The CRA claims that the new moniker will provide transparency to the consumer, and make a "safe" ingredient less scary.
Opponents argue the move is an attempt to sidestep high fructose corn syrup's negative image. Of late, companies like Hunt's Ketchup have pulled the ingredient from their products. Coca Cola earned bragging rights for using real sugar in Mexican Coke.
Unsurprisingly, Center for Science in the Public interest doesn't endorse the new name. "[The name] implies that it's squeezed out of corn, and it's not," said Executive Director Michael Jacobsen, as reported by the Chicago Tribune.
According to the New York Times, "High-fructose corn syrup is made essentially by soaking corn kernels to extract corn starch, and using enzymes to turn the glucose in the starch into fructose."

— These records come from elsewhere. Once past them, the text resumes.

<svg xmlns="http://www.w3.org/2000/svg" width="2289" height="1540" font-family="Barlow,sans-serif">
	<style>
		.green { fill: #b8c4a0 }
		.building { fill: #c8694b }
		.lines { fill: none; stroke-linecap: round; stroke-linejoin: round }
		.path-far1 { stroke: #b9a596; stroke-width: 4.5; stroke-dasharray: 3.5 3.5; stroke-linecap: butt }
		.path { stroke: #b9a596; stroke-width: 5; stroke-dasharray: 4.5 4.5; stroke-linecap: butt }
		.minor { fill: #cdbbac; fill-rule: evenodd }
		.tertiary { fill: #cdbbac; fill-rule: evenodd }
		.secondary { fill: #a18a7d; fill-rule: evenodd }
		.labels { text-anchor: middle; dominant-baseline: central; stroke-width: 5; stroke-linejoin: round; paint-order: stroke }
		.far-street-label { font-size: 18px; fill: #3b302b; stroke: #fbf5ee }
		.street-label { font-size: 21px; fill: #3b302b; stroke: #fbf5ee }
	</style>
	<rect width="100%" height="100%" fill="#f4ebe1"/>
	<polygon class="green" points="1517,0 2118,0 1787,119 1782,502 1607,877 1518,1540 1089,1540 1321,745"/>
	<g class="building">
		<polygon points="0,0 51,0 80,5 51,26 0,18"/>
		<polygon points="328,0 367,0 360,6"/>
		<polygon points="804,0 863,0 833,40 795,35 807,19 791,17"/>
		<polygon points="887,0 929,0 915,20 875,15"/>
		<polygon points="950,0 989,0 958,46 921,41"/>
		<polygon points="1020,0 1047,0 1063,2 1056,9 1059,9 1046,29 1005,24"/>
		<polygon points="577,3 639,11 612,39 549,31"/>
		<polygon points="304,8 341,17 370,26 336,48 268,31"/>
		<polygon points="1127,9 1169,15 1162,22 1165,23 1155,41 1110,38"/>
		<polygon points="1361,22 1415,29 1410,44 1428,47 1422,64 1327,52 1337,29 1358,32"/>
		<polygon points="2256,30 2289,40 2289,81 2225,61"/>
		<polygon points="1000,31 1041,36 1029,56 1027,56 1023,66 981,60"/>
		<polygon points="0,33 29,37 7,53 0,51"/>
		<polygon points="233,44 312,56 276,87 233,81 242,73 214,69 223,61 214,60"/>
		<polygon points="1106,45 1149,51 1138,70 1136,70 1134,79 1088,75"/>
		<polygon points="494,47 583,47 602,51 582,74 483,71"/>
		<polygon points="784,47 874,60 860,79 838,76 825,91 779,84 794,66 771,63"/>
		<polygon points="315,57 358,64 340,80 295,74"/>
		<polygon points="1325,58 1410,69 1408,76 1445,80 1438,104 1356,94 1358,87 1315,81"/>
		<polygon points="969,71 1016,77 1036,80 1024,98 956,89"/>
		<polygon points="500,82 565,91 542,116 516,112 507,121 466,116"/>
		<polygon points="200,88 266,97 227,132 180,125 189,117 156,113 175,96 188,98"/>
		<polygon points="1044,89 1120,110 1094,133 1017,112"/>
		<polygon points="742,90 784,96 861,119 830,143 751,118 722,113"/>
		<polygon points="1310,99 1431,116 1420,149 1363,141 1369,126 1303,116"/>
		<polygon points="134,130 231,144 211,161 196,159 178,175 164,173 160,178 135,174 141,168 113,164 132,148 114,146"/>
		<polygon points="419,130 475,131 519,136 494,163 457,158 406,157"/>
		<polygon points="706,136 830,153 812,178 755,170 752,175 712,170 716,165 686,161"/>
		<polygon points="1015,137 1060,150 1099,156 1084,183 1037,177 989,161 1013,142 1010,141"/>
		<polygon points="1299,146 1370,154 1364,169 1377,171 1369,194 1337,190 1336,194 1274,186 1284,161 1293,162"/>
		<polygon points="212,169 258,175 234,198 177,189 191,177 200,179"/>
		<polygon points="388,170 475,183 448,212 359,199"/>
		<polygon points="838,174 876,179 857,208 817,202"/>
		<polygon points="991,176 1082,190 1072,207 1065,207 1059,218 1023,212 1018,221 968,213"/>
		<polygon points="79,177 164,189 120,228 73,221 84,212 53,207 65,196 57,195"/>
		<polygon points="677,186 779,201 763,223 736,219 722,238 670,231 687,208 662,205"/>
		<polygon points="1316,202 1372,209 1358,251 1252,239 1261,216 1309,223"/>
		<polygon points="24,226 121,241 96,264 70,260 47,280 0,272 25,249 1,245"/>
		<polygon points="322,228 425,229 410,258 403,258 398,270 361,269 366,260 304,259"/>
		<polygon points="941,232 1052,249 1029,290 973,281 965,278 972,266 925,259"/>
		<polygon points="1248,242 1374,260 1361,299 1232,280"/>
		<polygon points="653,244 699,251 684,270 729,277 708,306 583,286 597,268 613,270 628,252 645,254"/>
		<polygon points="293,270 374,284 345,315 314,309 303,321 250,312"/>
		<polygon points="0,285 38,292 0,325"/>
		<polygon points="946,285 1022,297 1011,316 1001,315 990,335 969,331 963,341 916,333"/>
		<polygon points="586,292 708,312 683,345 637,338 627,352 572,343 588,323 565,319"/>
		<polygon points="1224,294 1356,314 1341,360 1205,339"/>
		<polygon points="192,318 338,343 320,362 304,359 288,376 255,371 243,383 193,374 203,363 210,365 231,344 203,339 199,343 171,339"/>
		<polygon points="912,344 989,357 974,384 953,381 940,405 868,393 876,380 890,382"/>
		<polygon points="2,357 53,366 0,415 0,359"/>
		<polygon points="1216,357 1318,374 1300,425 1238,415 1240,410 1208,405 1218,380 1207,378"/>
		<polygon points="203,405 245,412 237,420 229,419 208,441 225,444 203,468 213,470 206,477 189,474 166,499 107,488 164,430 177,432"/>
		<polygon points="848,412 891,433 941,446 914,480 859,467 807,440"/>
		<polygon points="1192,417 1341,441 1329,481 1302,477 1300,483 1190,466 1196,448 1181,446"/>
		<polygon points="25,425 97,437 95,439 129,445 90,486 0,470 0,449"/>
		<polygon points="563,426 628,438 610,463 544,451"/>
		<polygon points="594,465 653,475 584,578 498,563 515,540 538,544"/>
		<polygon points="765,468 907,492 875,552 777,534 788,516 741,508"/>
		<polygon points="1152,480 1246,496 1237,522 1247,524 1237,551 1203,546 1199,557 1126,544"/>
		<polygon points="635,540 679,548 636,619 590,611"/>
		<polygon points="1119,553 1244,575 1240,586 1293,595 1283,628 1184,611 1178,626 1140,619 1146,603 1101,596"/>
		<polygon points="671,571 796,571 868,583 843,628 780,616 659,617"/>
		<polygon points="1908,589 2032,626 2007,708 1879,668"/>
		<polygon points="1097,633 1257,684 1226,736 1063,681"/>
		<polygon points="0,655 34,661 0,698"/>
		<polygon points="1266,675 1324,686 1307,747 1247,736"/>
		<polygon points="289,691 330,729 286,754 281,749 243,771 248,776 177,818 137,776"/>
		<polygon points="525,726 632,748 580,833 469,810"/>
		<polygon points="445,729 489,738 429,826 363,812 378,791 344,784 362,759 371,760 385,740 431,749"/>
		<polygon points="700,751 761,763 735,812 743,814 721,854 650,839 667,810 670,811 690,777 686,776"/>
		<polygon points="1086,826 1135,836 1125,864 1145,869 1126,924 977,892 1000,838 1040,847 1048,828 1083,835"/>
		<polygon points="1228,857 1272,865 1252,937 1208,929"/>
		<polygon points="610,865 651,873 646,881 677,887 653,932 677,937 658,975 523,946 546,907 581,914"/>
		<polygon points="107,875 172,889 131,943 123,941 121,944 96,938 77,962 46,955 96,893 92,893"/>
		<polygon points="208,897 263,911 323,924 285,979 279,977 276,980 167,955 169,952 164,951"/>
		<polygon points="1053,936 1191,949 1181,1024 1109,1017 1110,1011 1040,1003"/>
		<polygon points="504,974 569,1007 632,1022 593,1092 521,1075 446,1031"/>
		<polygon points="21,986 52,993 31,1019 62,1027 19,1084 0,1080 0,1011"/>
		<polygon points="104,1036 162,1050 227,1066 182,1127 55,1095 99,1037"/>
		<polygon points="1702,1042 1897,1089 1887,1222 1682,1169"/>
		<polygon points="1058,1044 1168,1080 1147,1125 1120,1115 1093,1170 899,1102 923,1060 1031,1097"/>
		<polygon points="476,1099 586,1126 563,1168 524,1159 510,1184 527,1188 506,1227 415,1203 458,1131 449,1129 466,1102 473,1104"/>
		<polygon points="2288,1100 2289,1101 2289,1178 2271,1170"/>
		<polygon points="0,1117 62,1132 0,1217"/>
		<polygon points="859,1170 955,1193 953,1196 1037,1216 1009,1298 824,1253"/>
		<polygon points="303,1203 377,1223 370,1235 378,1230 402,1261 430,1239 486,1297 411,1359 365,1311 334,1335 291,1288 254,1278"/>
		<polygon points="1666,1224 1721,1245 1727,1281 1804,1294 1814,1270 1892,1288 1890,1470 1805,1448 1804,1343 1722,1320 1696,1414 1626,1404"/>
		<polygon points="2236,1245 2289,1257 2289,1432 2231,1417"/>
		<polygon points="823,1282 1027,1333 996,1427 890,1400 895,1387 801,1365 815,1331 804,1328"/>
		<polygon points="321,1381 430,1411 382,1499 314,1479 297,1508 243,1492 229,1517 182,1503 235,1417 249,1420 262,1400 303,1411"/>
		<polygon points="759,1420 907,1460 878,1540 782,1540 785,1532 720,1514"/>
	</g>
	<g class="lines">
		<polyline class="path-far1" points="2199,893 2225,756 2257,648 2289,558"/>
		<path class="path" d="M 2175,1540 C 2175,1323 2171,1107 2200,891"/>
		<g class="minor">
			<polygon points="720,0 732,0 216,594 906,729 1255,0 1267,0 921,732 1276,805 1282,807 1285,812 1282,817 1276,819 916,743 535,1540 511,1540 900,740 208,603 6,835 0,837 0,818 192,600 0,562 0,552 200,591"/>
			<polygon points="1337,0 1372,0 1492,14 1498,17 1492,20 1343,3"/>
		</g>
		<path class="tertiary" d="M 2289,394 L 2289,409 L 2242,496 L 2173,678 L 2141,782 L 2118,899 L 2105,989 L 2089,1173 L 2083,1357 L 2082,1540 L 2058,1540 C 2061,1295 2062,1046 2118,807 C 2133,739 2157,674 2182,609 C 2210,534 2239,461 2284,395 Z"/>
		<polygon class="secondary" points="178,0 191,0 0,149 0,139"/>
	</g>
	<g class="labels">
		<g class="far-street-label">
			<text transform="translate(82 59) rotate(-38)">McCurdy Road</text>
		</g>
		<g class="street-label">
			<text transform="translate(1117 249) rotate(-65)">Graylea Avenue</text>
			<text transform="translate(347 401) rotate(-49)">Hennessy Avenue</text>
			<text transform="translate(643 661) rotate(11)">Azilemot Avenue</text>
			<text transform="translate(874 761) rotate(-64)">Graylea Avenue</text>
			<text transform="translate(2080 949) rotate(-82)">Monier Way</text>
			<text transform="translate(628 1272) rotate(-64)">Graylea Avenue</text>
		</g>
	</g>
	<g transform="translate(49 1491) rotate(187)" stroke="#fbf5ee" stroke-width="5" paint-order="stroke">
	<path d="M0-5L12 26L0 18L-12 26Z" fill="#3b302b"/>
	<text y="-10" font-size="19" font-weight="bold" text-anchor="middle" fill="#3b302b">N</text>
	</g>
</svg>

Jacobsen would prefer names like "chemically converted corn syrup" or "glucose-fructose corn syrup." He admits that "corn sugar" at least gives people an idea of what they're consuming.
According to Yahoo News, "Americans' consumption of corn syrup has fallen to a 20-year low on consumer concerns that it is more harmful or more likely to cause obesity than ordinary sugar."
Will a name change be enough to lure consumers back into their corn syrup-sucking ways?
We'll know for sure within two years, when the name change—if approved—will be finalized.